The Green and the Lib-Dem problem on the other side:
Whilst Labour suffered losses to the Tories in older areas with more voters in working-class occupations they also lost voters to the Greens. The Greens gained 10% in 5 seats and 9% in a further 2 seats. Yet, in the other seats, they only gained around 5% or less. The most common difference to where the Greens could make significant gains comes down to a combination of socio-economic factors. The Greens tended to make more gains in areas with more youthful educated populations that also contained more professional-level workers. In contrast, the Greens made smaller gains in areas that tended to contain more older, self-employed/ manual workers. Finally, in terms of the seat they gained off Labour, Old Hastings, this seat very much reflected a more Remain, younger, higher occupation affluent part of the town. The extreme reflection of this precise demographic, alongside a popular candidate who ran a long campaign after the emergence of a proposed unpopular development in the town, was enough to push the Greens well over the line. Therefore, Labour was losing heavily to the Greens in certain seats, (Remain areas), whilst also losing votes to the Tories in Leave areas, squeezing Labour into an almost impossible political position.
Conclusion:
Interestingly, the same divide witnessed in 2019 appears to have been replicated in the 2021 HBC elections. Left-liberal leaning parties did better in more affluent southern areas with greater numbers of younger higher-occupational class workers. In contrast, such parties did worse in working-class older areas. Right-pro Brexit parties, the Tories, instead made gains in older areas that reflected a more working class background. Importantly, for Labour, this meant they were losing votes to the Tories in older voter Leave districts, whilst they also lost to the Greens in younger Remain areas with more workers residing in higher class occupations.
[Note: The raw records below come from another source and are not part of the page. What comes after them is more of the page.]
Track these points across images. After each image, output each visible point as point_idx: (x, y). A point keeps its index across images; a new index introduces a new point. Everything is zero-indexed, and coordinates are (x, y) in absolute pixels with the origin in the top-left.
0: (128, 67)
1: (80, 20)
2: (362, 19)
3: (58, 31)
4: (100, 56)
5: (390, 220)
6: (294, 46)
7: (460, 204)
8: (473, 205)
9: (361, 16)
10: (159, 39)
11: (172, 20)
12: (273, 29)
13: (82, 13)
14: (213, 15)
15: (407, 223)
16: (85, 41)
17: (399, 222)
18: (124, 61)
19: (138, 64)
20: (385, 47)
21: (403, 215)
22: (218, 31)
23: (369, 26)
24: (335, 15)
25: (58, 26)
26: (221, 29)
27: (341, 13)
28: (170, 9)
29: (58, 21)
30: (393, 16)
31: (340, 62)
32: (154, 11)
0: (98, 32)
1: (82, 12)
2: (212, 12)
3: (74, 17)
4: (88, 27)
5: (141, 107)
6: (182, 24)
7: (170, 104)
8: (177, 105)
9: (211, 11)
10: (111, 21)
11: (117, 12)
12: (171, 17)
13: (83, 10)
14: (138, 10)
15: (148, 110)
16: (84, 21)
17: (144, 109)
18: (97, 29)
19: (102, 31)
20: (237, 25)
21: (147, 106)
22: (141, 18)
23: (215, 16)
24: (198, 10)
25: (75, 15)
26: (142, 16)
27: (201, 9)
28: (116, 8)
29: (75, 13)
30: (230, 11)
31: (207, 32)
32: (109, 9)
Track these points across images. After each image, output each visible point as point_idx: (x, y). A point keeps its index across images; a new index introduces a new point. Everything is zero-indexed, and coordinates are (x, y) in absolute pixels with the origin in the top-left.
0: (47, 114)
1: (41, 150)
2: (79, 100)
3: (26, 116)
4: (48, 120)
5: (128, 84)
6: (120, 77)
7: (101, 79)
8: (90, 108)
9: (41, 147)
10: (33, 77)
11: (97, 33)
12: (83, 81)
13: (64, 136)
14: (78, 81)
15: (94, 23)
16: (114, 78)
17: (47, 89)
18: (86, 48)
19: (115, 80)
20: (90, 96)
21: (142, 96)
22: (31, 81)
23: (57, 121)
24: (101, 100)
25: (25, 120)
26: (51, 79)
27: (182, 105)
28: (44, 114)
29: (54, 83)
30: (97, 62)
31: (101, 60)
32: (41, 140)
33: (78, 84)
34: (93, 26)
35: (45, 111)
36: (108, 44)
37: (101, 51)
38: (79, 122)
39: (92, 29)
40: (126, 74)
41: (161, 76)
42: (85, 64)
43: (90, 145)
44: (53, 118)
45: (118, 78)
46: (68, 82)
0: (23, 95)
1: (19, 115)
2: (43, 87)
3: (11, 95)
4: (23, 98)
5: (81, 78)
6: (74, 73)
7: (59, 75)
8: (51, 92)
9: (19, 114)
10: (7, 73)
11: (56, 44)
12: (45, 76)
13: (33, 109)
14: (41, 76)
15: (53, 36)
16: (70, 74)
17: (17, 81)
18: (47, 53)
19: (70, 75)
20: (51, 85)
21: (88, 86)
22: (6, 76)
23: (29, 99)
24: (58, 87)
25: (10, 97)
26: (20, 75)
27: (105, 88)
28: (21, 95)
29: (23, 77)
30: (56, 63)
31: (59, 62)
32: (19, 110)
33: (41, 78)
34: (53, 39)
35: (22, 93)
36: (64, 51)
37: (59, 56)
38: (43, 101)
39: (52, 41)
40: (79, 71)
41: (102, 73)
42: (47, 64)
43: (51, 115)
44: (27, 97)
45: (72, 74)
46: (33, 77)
This squeezing from both the Remain culturally Liberal-Left and the Leave culturally conservative right was key to Labour losing as many votes as they did. The Green's increase, as impressive as it was, did not cover all of Labour's losses. Therefore, Conservative and Green gains presents a very serious challenge to Labour. It particularly presents the question of how does Labour get seats like Baird and Ore back without alienating those who voted Green this time around? The Far-left in Labour will argue the move to the centre under Starmer is the cause of the problems, while "moderates" will state Corbyn has damaged the party for a generation and made it unelectable for some time. Yet, as I hope this article has shown, Labour's problems are longer-term and deep-rooted. It requires Labour to change so it can listen to different communities that feel abandoned. Moreover, it requires a broad new narrative that can transcend the Brexit divide and can bring the groups they lost back together, no easy task. Labour will face uncertain times ahead, but the Tories will look fondly upon 2021 as it shows that they can take their 2019 winning coalition into the next general election, making them clear favourites for 2024.